== データ

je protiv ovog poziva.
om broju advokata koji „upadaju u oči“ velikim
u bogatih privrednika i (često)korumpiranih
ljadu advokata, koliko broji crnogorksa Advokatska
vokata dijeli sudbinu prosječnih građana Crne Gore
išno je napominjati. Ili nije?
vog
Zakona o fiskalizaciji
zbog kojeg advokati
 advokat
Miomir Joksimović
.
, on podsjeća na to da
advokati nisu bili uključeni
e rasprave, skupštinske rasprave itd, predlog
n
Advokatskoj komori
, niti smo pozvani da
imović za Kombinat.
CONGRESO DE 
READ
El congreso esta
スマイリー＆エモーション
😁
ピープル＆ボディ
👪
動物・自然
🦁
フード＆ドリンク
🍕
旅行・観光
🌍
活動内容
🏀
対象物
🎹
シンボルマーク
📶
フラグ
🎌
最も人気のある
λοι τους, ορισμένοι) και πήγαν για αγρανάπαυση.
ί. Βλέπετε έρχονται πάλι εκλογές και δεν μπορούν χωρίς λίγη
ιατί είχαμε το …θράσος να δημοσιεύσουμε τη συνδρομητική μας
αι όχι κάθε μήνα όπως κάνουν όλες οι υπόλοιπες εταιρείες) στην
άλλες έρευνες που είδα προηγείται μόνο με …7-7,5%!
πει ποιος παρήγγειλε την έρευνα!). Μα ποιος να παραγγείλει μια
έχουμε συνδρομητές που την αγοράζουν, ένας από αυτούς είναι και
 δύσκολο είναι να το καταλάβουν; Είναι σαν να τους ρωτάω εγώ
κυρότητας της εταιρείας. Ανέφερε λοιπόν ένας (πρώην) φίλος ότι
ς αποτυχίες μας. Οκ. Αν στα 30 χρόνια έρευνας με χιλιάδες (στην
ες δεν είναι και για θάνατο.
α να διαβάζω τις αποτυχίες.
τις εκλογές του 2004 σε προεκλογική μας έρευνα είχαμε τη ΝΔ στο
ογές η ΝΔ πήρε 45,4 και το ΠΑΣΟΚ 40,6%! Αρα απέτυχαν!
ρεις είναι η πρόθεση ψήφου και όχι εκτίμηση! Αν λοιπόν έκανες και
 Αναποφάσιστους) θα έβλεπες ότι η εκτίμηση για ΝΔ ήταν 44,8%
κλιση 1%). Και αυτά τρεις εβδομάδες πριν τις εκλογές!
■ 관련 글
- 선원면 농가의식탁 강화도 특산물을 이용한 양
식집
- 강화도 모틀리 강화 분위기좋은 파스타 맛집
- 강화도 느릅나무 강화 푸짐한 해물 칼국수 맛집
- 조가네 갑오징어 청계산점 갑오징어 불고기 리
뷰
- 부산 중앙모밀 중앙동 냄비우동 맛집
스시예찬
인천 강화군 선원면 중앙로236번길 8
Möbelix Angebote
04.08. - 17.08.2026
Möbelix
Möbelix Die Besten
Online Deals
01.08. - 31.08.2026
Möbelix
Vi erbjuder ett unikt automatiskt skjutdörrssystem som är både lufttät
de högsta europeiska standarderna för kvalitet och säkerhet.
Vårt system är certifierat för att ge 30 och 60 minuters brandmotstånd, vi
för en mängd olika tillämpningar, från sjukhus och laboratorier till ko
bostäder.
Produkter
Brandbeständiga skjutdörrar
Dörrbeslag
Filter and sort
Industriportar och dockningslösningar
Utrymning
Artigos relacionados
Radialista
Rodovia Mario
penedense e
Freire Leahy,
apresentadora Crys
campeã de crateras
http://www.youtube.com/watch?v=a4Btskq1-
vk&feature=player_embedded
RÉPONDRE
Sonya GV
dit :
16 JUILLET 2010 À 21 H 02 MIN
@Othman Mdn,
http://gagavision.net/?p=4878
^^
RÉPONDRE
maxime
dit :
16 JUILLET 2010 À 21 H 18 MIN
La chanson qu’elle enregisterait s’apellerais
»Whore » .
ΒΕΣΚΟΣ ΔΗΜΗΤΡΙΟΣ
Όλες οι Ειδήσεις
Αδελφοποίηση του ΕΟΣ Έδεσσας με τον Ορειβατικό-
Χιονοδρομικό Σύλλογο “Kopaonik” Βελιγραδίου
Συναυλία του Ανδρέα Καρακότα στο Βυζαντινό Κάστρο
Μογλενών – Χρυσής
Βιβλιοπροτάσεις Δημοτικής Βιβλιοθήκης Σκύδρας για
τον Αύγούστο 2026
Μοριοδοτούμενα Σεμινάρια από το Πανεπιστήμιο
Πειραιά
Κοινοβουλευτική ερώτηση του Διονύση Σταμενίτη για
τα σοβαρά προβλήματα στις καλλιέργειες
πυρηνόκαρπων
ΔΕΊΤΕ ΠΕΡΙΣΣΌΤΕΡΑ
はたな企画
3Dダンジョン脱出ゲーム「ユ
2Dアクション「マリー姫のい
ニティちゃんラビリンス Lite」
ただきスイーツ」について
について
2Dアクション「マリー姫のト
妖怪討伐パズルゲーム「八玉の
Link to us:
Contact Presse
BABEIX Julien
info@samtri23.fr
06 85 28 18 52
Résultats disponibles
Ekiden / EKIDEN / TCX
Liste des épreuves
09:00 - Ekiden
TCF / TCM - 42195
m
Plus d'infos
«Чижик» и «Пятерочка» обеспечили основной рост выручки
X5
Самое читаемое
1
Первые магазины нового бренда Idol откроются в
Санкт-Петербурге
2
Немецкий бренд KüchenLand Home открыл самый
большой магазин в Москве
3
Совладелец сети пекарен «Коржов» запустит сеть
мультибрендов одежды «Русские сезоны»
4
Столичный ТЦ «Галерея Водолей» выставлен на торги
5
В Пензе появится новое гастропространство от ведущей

====

- 作業内容 -
上の項目をすべてもう一度書き出してください。そのとき「Liste des épreuves」を「Programme des épreuves」に置き換え、ほかは一切変えないでください。

- 回答 -
je protiv ovog poziva.
om broju advokata koji „upadaju u oči“ velikim
u bogatih privrednika i (često)korumpiranih
ljadu advokata, koliko broji crnogorksa Advokatska
vokata dijeli sudbinu prosječnih građana Crne Gore
išno je napominjati. Ili nije?
vog
Zakona o fiskalizaciji
zbog kojeg advokati
 advokat
Miomir Joksimović
.
, on podsjeća na to da
advokati nisu bili uključeni
e rasprave, skupštinske rasprave itd, predlog
n
Advokatskoj komori
, niti smo pozvani da
imović za Kombinat.
CONGRESO DE 
READ
El congreso esta
スマイリー＆エモーション
😁
ピープル＆ボディ
👪
動物・自然
🦁
フード＆ドリンク
🍕
旅行・観光
🌍
活動内容
🏀
対象物
🎹
シンボルマーク
📶
フラグ
🎌
最も人気のある
λοι τους, ορισμένοι) και πήγαν για αγρανάπαυση.
ί. Βλέπετε έρχονται πάλι εκλογές και δεν μπορούν χωρίς λίγη
ιατί είχαμε το …θράσος να δημοσιεύσουμε τη συνδρομητική μας
αι όχι κάθε μήνα όπως κάνουν όλες οι υπόλοιπες εταιρείες) στην
άλλες έρευνες που είδα προηγείται μόνο με …7-7,5%!
πει ποιος παρήγγειλε την έρευνα!). Μα ποιος να παραγγείλει μια
έχουμε συνδρομητές που την αγοράζουν, ένας από αυτούς είναι και
 δύσκολο είναι να το καταλάβουν; Είναι σαν να τους ρωτάω εγώ
κυρότητας της εταιρείας. Ανέφερε λοιπόν ένας (πρώην) φίλος ότι
ς αποτυχίες μας. Οκ. Αν στα 30 χρόνια έρευνας με χιλιάδες (στην
ες δεν είναι και για θάνατο.
α να διαβάζω τις αποτυχίες.
τις εκλογές του 2004 σε προεκλογική μας έρευνα είχαμε τη ΝΔ στο
ογές η ΝΔ πήρε 45,4 και το ΠΑΣΟΚ 40,6%! Αρα απέτυχαν!
ρεις είναι η πρόθεση ψήφου και όχι εκτίμηση! Αν λοιπόν έκανες και
 Αναποφάσιστους) θα έβλεπες ότι η εκτίμηση για ΝΔ ήταν 44,8%
κλιση 1%). Και αυτά τρεις εβδομάδες πριν τις εκλογές!
■ 관련 글
- 선원면 농가의식탁 강화도 특산물을 이용한 양
식집
- 강화도 모틀리 강화 분위기좋은 파스타 맛집
- 강화도 느릅나무 강화 푸짐한 해물 칼국수 맛집
- 조가네 갑오징어 청계산점 갑오징어 불고기 리
뷰
- 부산 중앙모밀 중앙동 냄비우동 맛집
스시예찬
인천 강화군 선원면 중앙로236번길 8
Möbelix Angebote
04.08. - 17.08.2026
Möbelix
Möbelix Die Besten
Online Deals
01.08. - 31.08.2026
Möbelix
Vi erbjuder ett unikt automatiskt skjutdörrssystem som är både lufttät
de högsta europeiska standarderna för kvalitet och säkerhet.
Vårt system är certifierat för att ge 30 och 60 minuters brandmotstånd, vi
för en mängd olika tillämpningar, från sjukhus och laboratorier till ko
bostäder.
Produkter
Brandbeständiga skjutdörrar
Dörrbeslag
Filter and sort
Industriportar och dockningslösningar
Utrymning
Artigos relacionados
Radialista
Rodovia Mario
penedense e
Freire Leahy,
apresentadora Crys
campeã de crateras
http://www.youtube.com/watch?v=a4Btskq1-
vk&feature=player_embedded
RÉPONDRE
Sonya GV
dit :
16 JUILLET 2010 À 21 H 02 MIN
@Othman Mdn,
http://gagavision.net/?p=4878
^^
RÉPONDRE
maxime
dit :
16 JUILLET 2010 À 21 H 18 MIN
La chanson qu’elle enregisterait s’apellerais
»Whore » .
ΒΕΣΚΟΣ ΔΗΜΗΤΡΙΟΣ
Όλες οι Ειδήσεις
Αδελφοποίηση του ΕΟΣ Έδεσσας με τον Ορειβατικό-
Χιονοδρομικό Σύλλογο “Kopaonik” Βελιγραδίου
Συναυλία του Ανδρέα Καρακότα στο Βυζαντινό Κάστρο
Μογλενών – Χρυσής
Βιβλιοπροτάσεις Δημοτικής Βιβλιοθήκης Σκύδρας για
τον Αύγούστο 2026
Μοριοδοτούμενα Σεμινάρια από το Πανεπιστήμιο
Πειραιά
Κοινοβουλευτική ερώτηση του Διονύση Σταμενίτη για
τα σοβαρά προβλήματα στις καλλιέργειες
πυρηνόκαρπων
ΔΕΊΤΕ ΠΕΡΙΣΣΌΤΕΡΑ
はたな企画
3Dダンジョン脱出ゲーム「ユ
2Dアクション「マリー姫のい
ニティちゃんラビリンス Lite」
ただきスイーツ」について
について
2Dアクション「マリー姫のト
妖怪討伐パズルゲーム「八玉の
Link to us:
Contact Presse
BABEIX Julien
info@samtri23.fr
06 85 28 18 52
Résultats disponibles
Ekiden / EKIDEN / TCX
Programme des épreuves
09:00 - Ekiden
TCF / TCM - 42195
m
Plus d'infos
«Чижик» и «Пятерочка» обеспечили основной рост выручки
X5
Самое читаемое
1
Первые магазины нового бренда Idol откроются в
Санкт-Петербурге
2
Немецкий бренд KüchenLand Home открыл самый
большой магазин в Москве
3
Совладелец сети пекарен «Коржов» запустит сеть
мультибрендов одежды «Русские сезоны»
4
Столичный ТЦ «Галерея Водолей» выставлен на торги
5
В Пензе появится новое гастропространство от ведущей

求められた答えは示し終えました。